Pronto volverán las grullas a las dehesas y campiñas extremeñas surcando los caminos del aire. Acompañan su vuelo en punta de lanza con un bullicioso gruir que nos hace elevar la vista al cielo. Llegan cada año huyendo del frío del norte para hibernar en estas zonas más templadas cuando la bellota está madurando y sembradas las tierras de labranza. Les hacen la competencia a los cerdos en sus despensas de bellotas en tiempo de montanera, esos animales tan denigrados en nombres como apreciados en carnes.
Le escuché decir al profesor Grande Covián al responder a un comentario sobre los posibles inconvenientes del consumo de su carne que no se metieran con ellos porque esos animales habían salvado muchas vidas. Y es que tiempo atrás, cuando la escasez de alimentos resaltaba los pómulos, en el medio rural, el que podía, criaba uno o dos para la matanza, bien en el campo o en una pequeña zahúrda en los corrales.
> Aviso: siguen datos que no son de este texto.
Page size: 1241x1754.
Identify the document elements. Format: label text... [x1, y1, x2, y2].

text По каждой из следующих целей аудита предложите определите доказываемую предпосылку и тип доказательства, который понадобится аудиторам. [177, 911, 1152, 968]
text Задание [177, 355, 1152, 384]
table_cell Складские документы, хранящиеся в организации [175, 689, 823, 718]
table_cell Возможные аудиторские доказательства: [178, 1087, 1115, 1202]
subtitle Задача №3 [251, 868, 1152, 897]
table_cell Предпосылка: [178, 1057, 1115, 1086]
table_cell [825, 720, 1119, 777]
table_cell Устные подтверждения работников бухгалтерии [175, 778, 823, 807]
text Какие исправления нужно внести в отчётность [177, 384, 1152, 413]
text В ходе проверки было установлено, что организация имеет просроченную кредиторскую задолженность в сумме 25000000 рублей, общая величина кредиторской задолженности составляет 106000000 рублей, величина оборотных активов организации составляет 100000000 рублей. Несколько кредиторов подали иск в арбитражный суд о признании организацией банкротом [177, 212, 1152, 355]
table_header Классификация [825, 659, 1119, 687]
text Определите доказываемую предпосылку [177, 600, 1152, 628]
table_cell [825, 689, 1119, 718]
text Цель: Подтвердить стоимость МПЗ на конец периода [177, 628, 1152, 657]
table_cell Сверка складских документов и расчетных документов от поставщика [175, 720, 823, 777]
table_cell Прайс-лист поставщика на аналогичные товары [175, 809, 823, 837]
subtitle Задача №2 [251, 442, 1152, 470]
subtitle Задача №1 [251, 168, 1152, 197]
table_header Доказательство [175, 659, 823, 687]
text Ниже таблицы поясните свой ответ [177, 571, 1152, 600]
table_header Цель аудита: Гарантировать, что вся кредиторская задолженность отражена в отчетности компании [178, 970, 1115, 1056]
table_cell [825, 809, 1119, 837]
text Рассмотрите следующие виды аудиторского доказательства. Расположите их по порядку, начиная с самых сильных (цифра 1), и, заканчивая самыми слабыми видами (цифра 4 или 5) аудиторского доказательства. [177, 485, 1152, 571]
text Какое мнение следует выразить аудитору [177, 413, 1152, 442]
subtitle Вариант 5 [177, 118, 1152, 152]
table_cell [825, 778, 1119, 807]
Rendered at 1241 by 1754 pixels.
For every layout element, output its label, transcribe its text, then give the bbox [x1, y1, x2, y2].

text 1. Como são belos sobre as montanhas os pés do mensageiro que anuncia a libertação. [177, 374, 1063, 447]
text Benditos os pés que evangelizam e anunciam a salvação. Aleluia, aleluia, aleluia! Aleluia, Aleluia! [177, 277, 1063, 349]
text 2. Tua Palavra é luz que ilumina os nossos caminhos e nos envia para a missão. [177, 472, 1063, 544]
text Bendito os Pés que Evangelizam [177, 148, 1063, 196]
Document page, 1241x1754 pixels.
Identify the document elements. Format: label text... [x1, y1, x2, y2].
Sus productos formaban parte fundamental de la dieta diaria. La mayor parte de los días se hacían cocidos con su carne y si había que llevar merienda al trabajo no faltaba algo de ellos en la hortera. Solucionaban comidas cuando otras ocupaciones no habían dejado tiempo para cocinar. “Anda, sube al doblado y trae un salchichón o un chorizo”. Colgados de puntas en los maderos o en varas sujetas con tomizas al techo, componían-chorizos, morcillas y salchichones- una bandera tricolor que no hacía distingo entre monárquicos y republicanos.
Aquellos huesos con abundante carne, adobados con pimentón de la Vera que se les echaba a los pucheros en los meses de invierno, las orejas, el rabo, las carrilleras, el tocino fresco que temblaba al menor roce de la cuchara, las costillas con arroz o con patatas, las tortas de chicharrones… Se me va haciendo la boca agua sólo con recordarlos.
El cochino de montanera era el más apreciado. Libre, entre encinas, cerro arriba, cerro abajo, con lluvias y soles, apretando carnes y acumulando oleicos en sus perniles con el consumo de bellotas. Por algo el nutricionista José Mataix Verdú lo calificó como “olivo con patas”.
Un estudio realizado hace unos años por un grupo de facultativos de Badajoz demostraba las bondades del jamón ibérico de montanera. No vi a las religiosas que se prestaron a colaborar en este experimento, pero las imagino después de la dieta con un brillo en sus rostros parecido al de una manzana tras frotarla en la pechera.
Una mañana de caza a la hora del almuerzo paramos al resguardo de las paredes de un viejo cortijo. Un compañero hizo una pequeña candela y se puso a asar un trozo de tocino fresco pinchado en un palo. Se arqueaba la corteza y las gotas de grasa caían avivando el fuego. Se fue dorando poco a poco la presa hasta llegar, sin traspasarlo, al umbral de churruscarse. Tomó un pedazo de hogaza y le dio lecho en él. Coronó la obra con su dedo gordo sobre otro trocito de pan para sujetarlo y no quemarse. Con la navaja fue cortando y comiendo aquel manjar con los ojos entornados de placer.
¡Ay, si no fuera por los asteriscos de las analíticas, esas alertas chivatas de colesterol y triglicéridos!